The head of one agency, however, spoke of an opportunity to take the ad industry’s decades of perfecting the art of creativity – and apply it in new ways to help companies differentiate their brands and segue into collaborator mode.
Jean-François Bouchard, president of Montreal agency Sid Lee, spoke of the unprecedented opportunities the rapidly changing marketplace has opened up to agencies. His shop has created a furniture collection and employs everyone from architects to theatre directors. Another agency president at the table with a different philosophy was Chris Staples, co-founder of Vancouver agency Rethink. The shop lives up to its moniker by turning down business that, while lucrative, would not allow creativity and refuses to do free spec work, as it devalues what the industry does.
Coincidentally, these two agencies are among the five we chose to profile this issue in our Biz feature, which explores how a handful of Canadian shops are succeeding in the new marketplace, and shares what each does differently.
This issue’s feature on Taxi follows the same brief. They’re 15, they’re growing like a weed, and people like them (judging by the job applicant and awards volume). Like Rethink and Sid Lee, they’ve also managed to build strong brands for their clients, while making business decisions that position them to change with market needs. In fact, Taxi chairman/CCO Paul Lavoie says his agency’s media-neutral, collaborative philosophy contributes to Taxi’s New York success, as this Canadian-born model is where the industry is headed.

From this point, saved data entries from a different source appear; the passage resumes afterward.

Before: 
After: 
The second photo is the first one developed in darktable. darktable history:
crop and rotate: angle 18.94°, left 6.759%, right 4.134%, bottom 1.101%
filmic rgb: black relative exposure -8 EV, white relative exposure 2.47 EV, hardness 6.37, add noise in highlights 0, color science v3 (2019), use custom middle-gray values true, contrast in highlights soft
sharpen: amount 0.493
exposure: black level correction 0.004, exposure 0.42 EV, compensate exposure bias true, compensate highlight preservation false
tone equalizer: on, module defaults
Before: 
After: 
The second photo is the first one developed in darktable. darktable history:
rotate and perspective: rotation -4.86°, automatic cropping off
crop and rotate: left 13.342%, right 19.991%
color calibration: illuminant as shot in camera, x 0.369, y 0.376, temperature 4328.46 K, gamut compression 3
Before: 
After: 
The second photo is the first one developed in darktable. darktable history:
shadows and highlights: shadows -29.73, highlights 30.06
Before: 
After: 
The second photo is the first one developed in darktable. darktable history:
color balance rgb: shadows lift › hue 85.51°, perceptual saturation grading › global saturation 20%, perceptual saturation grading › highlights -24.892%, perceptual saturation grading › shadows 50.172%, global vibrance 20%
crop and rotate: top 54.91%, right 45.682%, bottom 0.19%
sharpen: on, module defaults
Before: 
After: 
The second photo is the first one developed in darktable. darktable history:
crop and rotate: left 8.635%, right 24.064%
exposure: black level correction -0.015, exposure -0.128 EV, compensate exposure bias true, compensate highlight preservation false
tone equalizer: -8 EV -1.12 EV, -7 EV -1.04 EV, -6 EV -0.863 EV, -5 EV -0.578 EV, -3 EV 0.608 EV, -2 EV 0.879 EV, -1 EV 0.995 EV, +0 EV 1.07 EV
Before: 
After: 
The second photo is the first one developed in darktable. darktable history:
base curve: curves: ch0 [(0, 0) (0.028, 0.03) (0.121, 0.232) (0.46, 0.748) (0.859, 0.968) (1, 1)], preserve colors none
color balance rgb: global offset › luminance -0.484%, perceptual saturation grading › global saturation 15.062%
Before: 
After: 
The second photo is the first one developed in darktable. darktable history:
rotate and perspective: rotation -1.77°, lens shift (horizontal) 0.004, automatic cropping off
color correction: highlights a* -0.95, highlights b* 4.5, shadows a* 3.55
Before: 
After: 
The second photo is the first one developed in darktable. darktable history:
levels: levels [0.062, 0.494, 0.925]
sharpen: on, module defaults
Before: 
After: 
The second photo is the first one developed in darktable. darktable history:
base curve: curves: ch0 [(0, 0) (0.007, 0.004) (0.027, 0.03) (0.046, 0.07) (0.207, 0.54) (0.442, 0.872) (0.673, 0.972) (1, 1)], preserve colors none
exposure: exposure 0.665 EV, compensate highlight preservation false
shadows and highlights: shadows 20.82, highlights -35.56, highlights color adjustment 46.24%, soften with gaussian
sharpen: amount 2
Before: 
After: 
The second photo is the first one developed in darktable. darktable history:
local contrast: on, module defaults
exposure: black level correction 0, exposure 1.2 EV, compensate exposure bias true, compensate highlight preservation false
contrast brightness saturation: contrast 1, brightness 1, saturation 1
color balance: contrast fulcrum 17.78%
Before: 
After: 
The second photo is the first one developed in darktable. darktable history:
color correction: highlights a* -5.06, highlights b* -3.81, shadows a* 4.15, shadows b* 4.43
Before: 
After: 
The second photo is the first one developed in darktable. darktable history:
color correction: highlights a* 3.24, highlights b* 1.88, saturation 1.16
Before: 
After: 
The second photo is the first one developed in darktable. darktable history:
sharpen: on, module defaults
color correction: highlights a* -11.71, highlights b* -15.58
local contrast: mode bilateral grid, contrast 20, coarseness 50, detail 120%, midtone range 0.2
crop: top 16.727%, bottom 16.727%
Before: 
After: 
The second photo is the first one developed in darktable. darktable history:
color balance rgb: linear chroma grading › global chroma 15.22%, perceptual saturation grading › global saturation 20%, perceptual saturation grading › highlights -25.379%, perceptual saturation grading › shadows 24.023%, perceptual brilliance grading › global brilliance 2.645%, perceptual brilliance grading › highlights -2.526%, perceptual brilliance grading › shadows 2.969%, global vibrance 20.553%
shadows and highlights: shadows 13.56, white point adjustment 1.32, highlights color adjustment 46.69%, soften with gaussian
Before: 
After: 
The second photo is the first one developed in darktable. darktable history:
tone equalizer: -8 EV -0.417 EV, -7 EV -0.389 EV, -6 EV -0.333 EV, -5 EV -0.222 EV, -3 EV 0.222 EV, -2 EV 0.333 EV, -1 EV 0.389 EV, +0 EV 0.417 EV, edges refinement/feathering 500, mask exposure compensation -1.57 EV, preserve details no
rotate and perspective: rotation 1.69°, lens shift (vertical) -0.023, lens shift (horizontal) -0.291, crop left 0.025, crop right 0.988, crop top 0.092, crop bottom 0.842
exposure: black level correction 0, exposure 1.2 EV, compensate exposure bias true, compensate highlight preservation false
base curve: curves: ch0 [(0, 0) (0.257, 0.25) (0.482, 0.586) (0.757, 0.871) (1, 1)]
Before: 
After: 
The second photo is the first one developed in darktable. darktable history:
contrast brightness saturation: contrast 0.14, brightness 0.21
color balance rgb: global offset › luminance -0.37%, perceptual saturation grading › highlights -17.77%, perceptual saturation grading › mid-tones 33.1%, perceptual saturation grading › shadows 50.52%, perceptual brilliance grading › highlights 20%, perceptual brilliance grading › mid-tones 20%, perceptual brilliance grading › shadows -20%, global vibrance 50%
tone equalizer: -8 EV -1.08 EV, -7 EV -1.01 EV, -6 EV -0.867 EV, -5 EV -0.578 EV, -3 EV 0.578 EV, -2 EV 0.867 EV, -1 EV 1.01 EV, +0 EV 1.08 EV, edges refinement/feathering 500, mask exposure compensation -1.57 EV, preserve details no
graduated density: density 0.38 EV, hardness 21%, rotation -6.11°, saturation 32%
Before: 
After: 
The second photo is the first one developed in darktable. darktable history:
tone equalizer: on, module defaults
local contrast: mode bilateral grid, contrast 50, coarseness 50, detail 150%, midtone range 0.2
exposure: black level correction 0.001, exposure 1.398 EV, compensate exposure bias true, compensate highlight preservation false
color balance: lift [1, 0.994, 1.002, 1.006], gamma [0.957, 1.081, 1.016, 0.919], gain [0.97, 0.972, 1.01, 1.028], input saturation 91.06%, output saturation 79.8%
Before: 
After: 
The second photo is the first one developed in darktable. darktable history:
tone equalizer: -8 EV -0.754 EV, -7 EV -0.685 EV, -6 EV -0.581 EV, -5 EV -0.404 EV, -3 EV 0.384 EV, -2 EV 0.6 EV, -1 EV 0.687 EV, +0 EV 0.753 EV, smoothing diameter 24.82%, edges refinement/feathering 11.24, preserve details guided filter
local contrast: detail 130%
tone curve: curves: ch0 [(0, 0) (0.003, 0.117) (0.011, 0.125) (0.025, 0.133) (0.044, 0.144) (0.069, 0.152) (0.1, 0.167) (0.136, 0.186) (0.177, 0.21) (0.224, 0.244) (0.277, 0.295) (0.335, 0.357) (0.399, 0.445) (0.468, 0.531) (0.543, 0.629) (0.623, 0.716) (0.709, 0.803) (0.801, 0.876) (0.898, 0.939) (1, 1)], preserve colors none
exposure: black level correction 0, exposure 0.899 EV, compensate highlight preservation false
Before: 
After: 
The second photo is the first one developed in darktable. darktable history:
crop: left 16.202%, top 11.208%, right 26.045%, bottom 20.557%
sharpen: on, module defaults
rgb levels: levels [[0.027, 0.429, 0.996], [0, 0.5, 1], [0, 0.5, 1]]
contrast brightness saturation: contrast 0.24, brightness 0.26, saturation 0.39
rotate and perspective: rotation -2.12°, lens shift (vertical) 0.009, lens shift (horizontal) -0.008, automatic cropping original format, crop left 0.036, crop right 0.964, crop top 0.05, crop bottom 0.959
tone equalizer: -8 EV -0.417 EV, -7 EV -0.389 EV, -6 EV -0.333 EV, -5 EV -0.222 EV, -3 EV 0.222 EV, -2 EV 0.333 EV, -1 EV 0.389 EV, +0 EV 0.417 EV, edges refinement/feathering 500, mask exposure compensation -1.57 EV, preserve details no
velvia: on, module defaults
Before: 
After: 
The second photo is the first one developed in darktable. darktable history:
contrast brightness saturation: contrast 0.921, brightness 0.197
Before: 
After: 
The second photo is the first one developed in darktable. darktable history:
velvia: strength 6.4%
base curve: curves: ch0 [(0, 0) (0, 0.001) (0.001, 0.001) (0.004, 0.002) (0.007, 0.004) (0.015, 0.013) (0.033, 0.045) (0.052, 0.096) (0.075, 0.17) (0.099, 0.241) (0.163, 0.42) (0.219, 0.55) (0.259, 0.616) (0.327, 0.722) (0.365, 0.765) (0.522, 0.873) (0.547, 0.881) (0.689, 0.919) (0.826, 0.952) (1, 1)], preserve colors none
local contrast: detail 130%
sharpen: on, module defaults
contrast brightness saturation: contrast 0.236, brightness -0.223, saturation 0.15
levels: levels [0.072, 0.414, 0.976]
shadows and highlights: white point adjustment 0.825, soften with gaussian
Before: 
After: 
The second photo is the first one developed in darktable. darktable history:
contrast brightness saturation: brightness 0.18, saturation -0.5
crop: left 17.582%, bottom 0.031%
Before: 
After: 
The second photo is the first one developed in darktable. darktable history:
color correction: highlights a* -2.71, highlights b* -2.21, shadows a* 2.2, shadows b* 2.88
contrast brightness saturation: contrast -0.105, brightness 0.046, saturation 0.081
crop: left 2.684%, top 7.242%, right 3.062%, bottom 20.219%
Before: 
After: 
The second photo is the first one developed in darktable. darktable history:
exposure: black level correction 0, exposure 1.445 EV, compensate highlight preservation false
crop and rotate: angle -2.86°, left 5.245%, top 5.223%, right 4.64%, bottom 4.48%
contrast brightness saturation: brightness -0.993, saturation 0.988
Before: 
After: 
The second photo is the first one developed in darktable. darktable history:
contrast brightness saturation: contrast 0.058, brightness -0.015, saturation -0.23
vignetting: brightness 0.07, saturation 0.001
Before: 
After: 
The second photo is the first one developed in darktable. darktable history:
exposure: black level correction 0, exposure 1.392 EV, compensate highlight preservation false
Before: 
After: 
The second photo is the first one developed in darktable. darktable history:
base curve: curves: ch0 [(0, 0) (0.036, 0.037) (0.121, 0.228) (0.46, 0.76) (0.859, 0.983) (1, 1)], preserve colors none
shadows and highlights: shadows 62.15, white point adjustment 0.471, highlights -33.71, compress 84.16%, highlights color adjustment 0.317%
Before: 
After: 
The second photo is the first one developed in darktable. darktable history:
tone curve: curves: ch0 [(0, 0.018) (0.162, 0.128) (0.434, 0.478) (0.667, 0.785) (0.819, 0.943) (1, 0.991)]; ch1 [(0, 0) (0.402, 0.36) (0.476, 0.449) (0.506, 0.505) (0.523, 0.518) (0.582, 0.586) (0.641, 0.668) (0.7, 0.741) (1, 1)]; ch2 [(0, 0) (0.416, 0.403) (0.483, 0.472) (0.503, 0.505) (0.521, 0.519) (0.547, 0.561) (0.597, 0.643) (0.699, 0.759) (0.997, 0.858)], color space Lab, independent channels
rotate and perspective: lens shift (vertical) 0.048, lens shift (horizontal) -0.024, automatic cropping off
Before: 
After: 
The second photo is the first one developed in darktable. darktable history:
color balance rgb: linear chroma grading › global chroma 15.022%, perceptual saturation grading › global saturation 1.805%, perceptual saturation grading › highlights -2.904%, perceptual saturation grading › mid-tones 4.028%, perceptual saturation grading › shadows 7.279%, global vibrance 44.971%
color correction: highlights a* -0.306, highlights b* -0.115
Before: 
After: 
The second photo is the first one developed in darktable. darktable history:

Sure, the old TV model still has a place, but connection insight is now what fuels ROI. And while the terms creativity and ideas are often bandied about to describe what agencies bring to the table, an important qualifier is relevance. The more relevant something is, the more likely it’ll get noticed, or acted on. And that entails deep consumer insight. It’s also at the core of the work profiled in this issue’s companion magazine, The New Advertising.
While the issue proves stellar work is being done in Canada – the calibre of which is changing minds and winning awards – the concern is that it’s not enough. And most agencies say the barrier to creating more work of that ilk is that few brands want to pay for the time spent plotting, orchestrating and executing non-mass-media-driven efforts. The more interactive, intimate and experiential the marketing becomes, the more time it takes. Yet change to the traditional remuneration model isn’t keeping pace.
In order for the advertising industry to prove the value of what they’re doing now, a few things have to happen. First, agencies need to collaborate more on the issue of valuing ideas over execution, and provide tangible metrics. More marketers should experience events like Cannes, to see global evidence that creativity can come to the rescue for their brands, and what they stand to gain from championing that culture shift. And, as the young media execs profiled in our Media series advocate, marketers need to take more risks. Given the pace of change in the online world, the brilliant opportunity NOW may be gone by next week.
And on the agency side, be like Sid Lee or StrawberryFrog and get out in front of the opportunity; the model will follow. Read how Mega Brands’ Vic Bertrand (page 18) is embracing this new culture and get Frog founder Scott Goodson’s take on what fuels this change (page 64).
To help you on that front, this issue profiles the innovators that are producing breakthrough work, and succeeding in the new market and mediascape. So in the spirit of Cannes, steal some ideas.